Exact copies of the lines below, from the one with "left knee: (258, 135)" up to and including the one with "right back paw: (580, 397)", are what this calls for; leave out pictures.

BEGIN Record excerpts

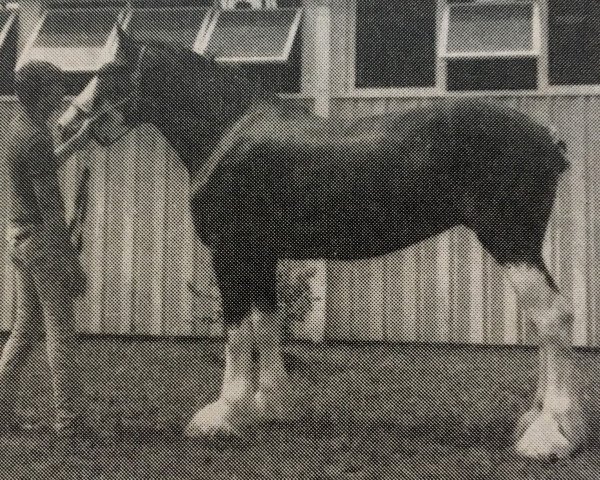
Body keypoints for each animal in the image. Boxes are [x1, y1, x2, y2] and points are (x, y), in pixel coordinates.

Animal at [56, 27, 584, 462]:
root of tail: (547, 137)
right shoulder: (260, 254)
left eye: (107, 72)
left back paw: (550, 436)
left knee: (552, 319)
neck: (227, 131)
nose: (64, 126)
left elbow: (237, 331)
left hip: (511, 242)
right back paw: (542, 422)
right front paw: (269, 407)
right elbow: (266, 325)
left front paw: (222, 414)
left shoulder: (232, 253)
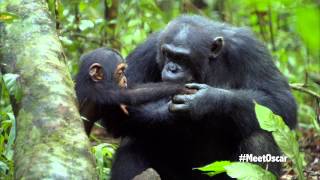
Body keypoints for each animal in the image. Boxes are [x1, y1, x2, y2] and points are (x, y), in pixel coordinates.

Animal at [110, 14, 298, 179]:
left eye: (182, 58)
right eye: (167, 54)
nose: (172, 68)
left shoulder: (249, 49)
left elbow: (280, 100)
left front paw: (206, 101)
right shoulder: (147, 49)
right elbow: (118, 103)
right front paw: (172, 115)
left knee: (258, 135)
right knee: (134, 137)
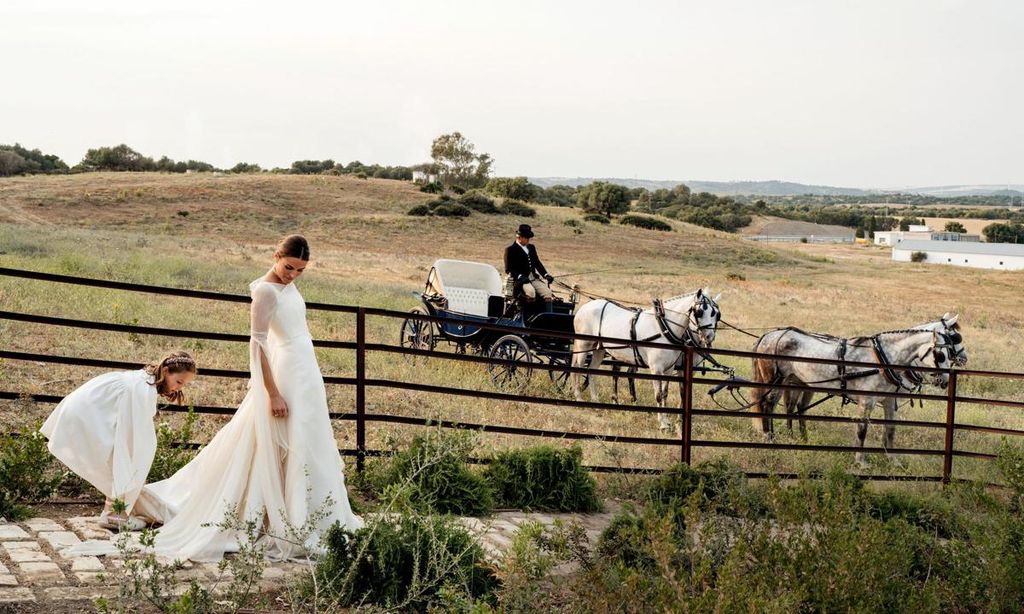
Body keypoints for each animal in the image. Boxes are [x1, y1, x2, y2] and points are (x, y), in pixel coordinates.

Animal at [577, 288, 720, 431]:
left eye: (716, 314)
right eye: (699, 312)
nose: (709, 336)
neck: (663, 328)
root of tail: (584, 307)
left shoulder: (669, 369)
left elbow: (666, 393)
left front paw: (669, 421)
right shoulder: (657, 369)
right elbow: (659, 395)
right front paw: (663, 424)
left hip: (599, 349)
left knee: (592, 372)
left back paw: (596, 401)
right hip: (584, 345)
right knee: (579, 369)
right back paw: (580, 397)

END Record excerpts
BEGIN Record excerpts

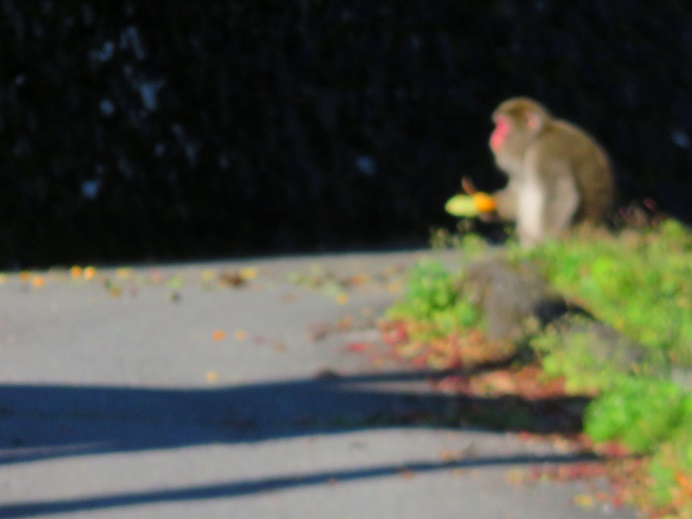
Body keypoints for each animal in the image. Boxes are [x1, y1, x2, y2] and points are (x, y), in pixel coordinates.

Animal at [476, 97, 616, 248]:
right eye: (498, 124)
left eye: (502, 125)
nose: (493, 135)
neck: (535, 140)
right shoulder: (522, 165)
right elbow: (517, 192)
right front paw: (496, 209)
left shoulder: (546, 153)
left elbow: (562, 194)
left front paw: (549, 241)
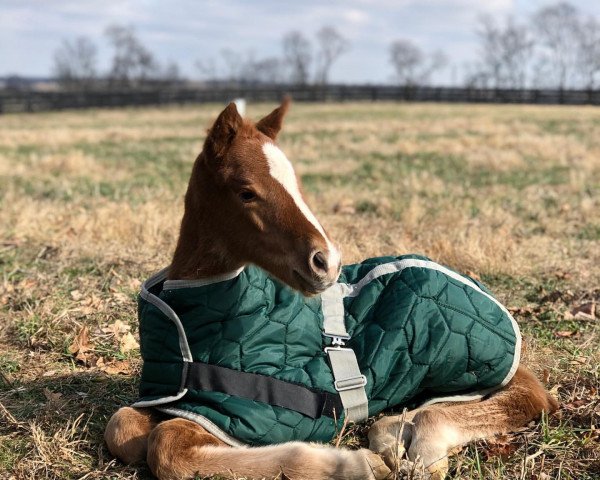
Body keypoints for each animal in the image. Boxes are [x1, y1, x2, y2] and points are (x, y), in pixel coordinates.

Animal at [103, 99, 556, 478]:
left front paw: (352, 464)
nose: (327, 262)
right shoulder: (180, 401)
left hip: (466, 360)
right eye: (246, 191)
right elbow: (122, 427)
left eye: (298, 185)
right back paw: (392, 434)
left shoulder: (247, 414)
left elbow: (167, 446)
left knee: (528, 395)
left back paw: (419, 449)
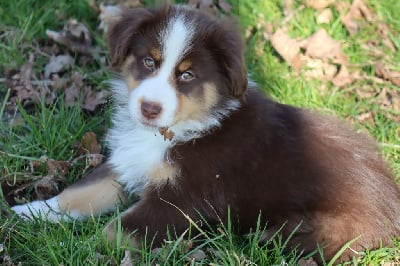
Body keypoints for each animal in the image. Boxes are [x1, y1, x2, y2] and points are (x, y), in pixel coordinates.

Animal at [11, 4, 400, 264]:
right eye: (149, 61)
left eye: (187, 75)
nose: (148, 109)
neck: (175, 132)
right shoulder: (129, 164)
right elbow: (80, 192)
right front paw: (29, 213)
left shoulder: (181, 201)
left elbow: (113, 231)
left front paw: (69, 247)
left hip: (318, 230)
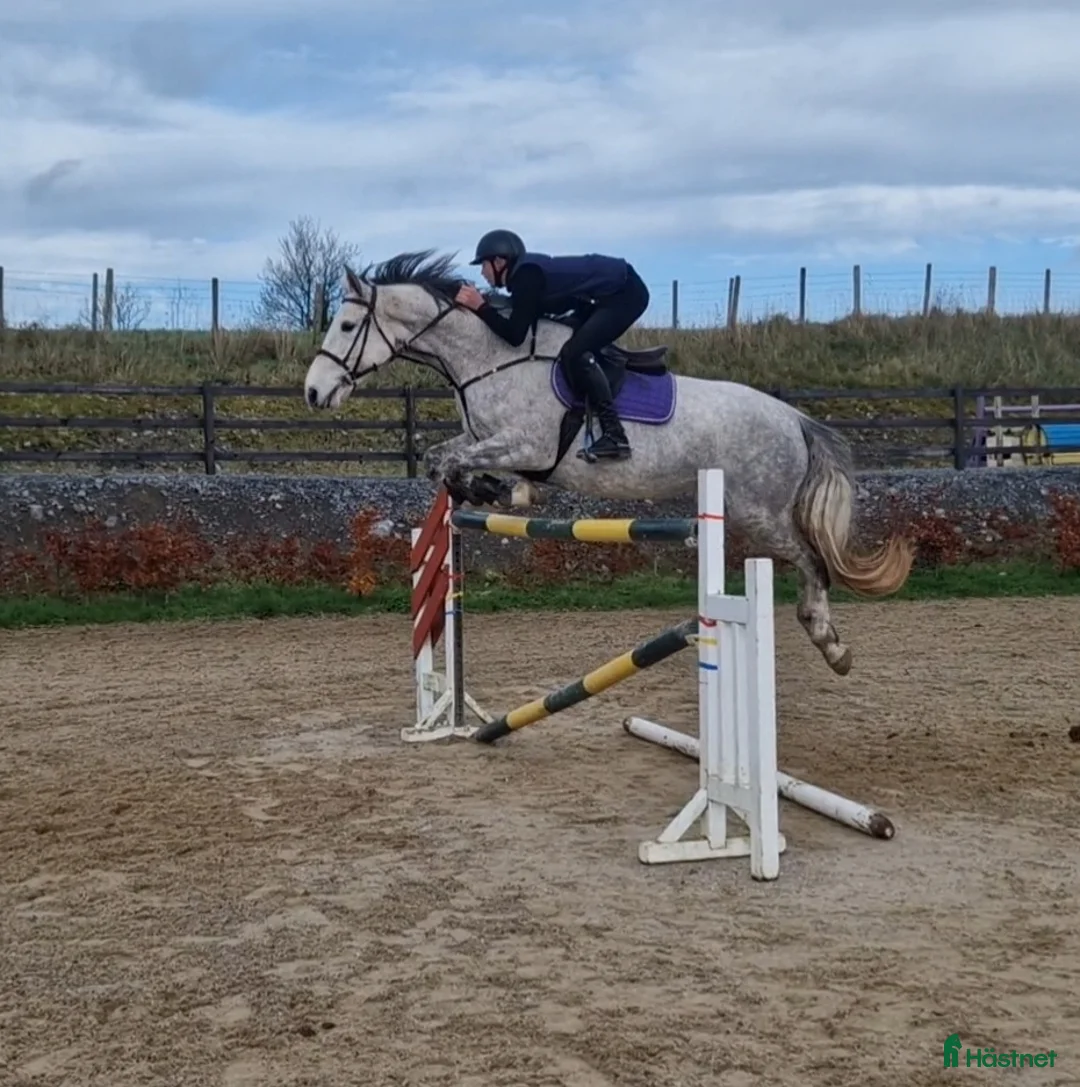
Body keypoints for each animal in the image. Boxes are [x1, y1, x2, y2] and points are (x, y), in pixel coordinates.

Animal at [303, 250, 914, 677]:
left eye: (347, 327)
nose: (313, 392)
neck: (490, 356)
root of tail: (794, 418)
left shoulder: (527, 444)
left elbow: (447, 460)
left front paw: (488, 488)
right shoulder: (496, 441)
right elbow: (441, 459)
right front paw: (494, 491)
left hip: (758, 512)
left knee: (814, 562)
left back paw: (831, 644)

END Record excerpts
BEGIN Record excerpts

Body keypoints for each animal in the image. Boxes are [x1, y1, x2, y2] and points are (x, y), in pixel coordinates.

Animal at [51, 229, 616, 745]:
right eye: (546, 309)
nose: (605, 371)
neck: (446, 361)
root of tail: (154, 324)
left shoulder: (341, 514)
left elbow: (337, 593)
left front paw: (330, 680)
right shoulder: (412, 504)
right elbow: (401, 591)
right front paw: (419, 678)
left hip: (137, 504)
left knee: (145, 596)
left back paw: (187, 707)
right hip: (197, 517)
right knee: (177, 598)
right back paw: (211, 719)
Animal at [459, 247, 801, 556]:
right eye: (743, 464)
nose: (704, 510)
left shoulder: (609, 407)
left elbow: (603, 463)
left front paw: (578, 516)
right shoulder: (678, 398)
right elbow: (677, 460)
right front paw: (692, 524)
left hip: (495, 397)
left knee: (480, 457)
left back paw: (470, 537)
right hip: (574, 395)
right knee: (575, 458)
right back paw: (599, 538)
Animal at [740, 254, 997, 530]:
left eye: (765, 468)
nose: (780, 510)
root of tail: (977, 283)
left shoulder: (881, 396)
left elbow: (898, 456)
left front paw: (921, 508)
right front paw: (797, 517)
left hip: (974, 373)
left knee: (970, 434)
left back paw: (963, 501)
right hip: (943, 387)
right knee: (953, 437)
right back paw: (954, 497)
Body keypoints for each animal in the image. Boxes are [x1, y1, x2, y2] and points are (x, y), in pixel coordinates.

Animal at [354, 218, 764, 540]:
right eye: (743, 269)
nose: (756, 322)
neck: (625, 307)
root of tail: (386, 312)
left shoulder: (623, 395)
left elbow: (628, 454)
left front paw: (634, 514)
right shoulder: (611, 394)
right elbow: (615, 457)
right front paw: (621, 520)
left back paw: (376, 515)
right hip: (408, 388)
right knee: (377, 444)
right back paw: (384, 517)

END Record excerpts

▶ **Completed exercise**:
left knee: (258, 135)
right knee: (134, 137)
Body keypoints for each animal in the image. Boxes are [x1, y1, x2, y2] and points are (x, y), in pixel coordinates.

Animal at [577, 288, 720, 431]:
left eye: (716, 314)
right eye: (699, 312)
nose: (709, 336)
neck: (663, 328)
root of tail: (584, 307)
left shoulder: (669, 369)
left elbow: (666, 393)
left front paw: (669, 421)
right shoulder: (657, 369)
right elbow: (659, 395)
right front paw: (663, 424)
left hip: (599, 349)
left knee: (592, 372)
left back paw: (596, 401)
right hip: (584, 345)
right knee: (579, 369)
right back paw: (580, 397)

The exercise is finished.